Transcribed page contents

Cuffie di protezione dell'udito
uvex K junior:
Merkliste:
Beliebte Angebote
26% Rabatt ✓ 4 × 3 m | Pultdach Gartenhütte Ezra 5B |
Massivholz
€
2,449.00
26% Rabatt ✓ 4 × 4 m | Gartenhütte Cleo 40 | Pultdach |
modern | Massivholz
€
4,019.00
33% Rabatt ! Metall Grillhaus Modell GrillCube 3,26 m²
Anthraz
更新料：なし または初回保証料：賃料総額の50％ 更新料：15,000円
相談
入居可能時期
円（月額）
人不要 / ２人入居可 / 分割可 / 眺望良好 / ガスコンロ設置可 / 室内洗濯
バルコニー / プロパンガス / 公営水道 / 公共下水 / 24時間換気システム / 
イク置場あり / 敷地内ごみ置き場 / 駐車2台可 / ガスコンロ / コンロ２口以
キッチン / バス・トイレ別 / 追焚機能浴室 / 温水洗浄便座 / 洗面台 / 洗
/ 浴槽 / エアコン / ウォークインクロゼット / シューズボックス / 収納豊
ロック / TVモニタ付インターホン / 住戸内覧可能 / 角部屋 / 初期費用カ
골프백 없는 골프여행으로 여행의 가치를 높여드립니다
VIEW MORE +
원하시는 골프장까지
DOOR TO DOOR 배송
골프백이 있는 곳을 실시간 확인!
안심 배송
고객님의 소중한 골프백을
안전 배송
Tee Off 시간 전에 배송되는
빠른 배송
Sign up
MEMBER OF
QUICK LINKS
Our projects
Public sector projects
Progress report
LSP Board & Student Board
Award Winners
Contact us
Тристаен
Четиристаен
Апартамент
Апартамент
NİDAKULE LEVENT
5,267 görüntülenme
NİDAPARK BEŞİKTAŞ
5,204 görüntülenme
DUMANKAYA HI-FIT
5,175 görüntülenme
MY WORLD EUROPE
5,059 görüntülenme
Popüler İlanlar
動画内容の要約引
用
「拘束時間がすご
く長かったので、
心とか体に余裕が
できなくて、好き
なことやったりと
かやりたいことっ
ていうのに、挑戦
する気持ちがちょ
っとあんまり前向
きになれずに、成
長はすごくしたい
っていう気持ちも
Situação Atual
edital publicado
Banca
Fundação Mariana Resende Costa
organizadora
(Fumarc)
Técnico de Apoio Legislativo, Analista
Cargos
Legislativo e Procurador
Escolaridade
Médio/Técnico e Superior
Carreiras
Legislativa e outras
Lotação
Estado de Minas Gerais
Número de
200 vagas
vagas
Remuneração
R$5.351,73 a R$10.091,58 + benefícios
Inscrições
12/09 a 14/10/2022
==
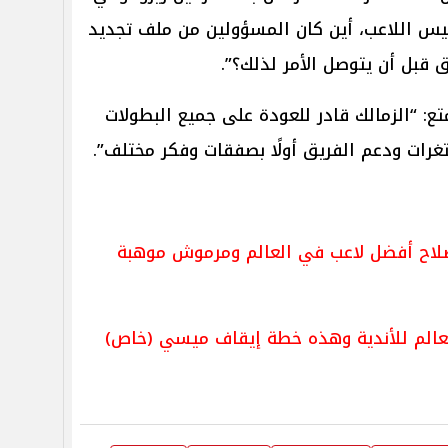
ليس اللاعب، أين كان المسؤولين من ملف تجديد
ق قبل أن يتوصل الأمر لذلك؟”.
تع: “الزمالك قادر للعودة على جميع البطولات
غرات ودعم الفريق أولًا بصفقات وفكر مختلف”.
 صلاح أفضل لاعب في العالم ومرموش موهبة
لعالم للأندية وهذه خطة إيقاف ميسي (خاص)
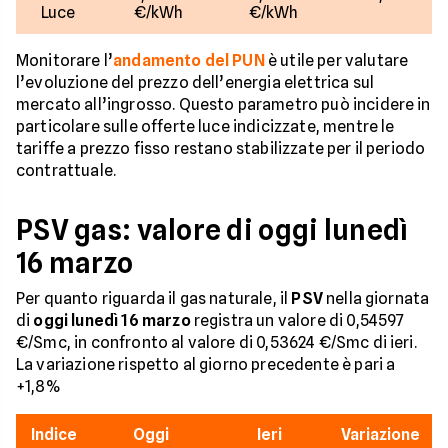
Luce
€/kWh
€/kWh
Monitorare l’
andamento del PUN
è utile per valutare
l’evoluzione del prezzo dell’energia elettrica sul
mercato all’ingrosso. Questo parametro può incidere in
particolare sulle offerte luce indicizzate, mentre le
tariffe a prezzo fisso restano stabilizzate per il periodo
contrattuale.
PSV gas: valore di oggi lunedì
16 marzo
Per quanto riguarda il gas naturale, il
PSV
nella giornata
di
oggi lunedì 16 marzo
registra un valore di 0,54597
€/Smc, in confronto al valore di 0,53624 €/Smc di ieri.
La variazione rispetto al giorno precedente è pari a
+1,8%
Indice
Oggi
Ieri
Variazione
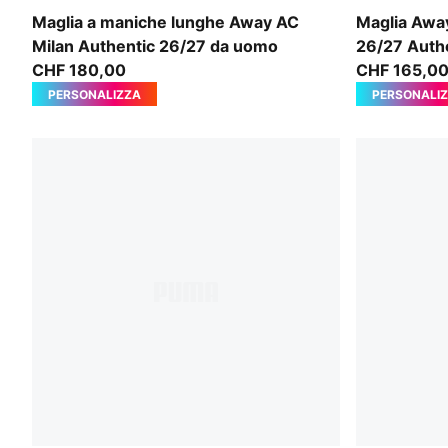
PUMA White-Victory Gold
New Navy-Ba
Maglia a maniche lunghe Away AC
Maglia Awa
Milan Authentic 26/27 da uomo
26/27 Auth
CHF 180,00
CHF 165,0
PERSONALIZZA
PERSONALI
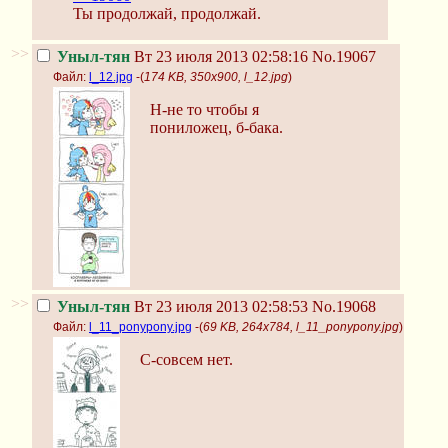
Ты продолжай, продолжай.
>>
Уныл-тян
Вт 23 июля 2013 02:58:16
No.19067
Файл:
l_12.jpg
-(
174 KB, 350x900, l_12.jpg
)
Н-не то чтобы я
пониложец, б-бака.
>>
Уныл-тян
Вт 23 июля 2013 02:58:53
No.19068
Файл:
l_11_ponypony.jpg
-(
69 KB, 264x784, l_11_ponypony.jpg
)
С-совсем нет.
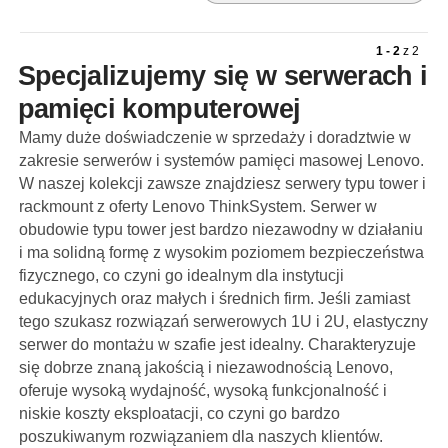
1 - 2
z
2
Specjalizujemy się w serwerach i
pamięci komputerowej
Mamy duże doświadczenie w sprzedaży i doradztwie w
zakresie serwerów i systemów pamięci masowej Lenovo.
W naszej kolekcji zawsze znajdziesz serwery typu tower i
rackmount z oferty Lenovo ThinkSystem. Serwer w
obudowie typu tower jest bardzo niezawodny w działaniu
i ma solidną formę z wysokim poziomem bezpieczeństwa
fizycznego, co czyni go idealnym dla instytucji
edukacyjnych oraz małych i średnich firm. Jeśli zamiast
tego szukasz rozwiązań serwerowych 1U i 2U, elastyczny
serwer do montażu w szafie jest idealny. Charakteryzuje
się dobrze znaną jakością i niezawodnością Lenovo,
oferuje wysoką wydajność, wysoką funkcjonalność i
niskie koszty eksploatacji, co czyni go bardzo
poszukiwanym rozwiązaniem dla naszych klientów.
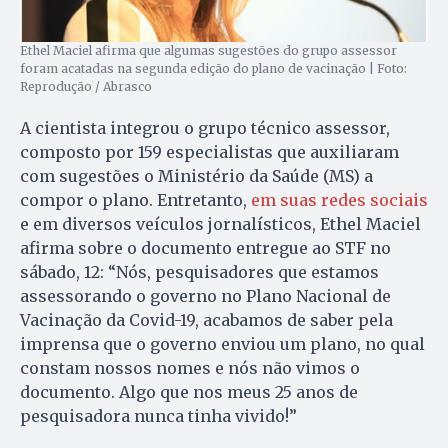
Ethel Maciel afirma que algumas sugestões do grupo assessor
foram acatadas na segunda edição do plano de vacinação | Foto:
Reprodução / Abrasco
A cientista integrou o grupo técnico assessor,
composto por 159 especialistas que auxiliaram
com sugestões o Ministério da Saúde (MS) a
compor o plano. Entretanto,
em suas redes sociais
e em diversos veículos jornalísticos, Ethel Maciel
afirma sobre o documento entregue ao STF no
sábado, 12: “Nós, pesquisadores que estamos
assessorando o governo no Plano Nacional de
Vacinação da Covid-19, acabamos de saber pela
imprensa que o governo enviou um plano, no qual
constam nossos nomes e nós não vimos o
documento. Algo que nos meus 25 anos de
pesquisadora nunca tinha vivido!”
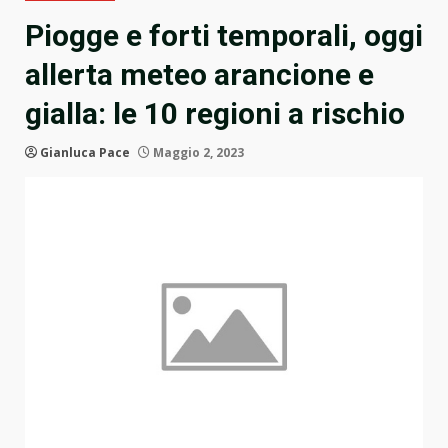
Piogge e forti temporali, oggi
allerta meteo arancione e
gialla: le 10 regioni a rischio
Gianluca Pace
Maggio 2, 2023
==
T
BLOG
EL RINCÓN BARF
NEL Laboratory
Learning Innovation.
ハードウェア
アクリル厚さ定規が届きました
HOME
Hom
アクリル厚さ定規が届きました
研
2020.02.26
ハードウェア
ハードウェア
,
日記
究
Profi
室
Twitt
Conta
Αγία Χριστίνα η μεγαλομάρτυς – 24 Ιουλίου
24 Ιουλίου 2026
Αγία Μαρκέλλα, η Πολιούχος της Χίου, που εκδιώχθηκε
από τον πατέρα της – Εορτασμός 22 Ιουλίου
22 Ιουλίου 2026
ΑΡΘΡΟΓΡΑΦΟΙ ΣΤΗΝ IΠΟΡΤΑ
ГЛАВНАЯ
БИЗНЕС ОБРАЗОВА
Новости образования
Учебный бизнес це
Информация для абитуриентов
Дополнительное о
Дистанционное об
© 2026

- Task -
Find and copy each line above that includes the string "valore".

- Output of the exercise -
PSV gas: valore di oggi lunedì
registra un valore di 0,54597
€/Smc, in confronto al valore di 0,53624 €/Smc di ieri.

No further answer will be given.